Transcribed page contents:
┏━━

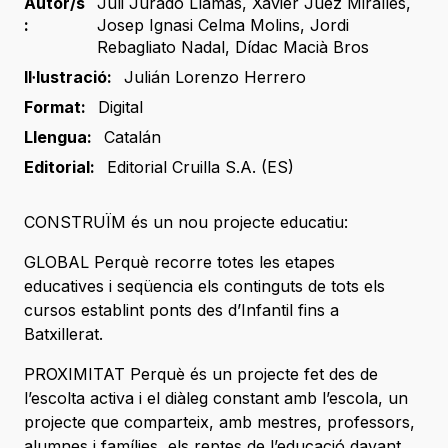
Autor/s
Juli Jurado Llamas
,
Xavier Juez Miralles
,
:
Josep Ignasi Celma Molins
,
Jordi
Rebagliato Nadal
,
Dídac Macià Bros
Il·lustració:
Julián Lorenzo Herrero
Format:
Digital
Llengua:
Catalán
Editorial:
Editorial Cruilla S.A. (ES)
CONSTRUÏM és un nou projecte educatiu:
GLOBAL Perquè recorre totes les etapes
educatives i seqüencia els continguts de tots els
cursos establint ponts des d’Infantil fins a
Batxillerat.
PROXIMITAT Perquè és un projecte fet des de
l’escolta activa i el diàleg constant amb l’escola, un
projecte que comparteix, amb mestres, professors,
alumnes i famílies, els reptes de l’educació davant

┗━━

* _WHAT YOU WILL DO_: Each record above needs to be copied exactly, with images left out.

* _RESPONSE FOR THIS EXERCISE_:
Autor/s
Juli Jurado Llamas
,
Xavier Juez Miralles
,
:
Josep Ignasi Celma Molins
,
Jordi
Rebagliato Nadal
,
Dídac Macià Bros
Il·lustració:
Julián Lorenzo Herrero
Format:
Digital
Llengua:
Catalán
Editorial:
Editorial Cruilla S.A. (ES)
CONSTRUÏM és un nou projecte educatiu:
GLOBAL Perquè recorre totes les etapes
educatives i seqüencia els continguts de tots els
cursos establint ponts des d’Infantil fins a
Batxillerat.
PROXIMITAT Perquè és un projecte fet des de
l’escolta activa i el diàleg constant amb l’escola, un
projecte que comparteix, amb mestres, professors,
alumnes i famílies, els reptes de l’educació davant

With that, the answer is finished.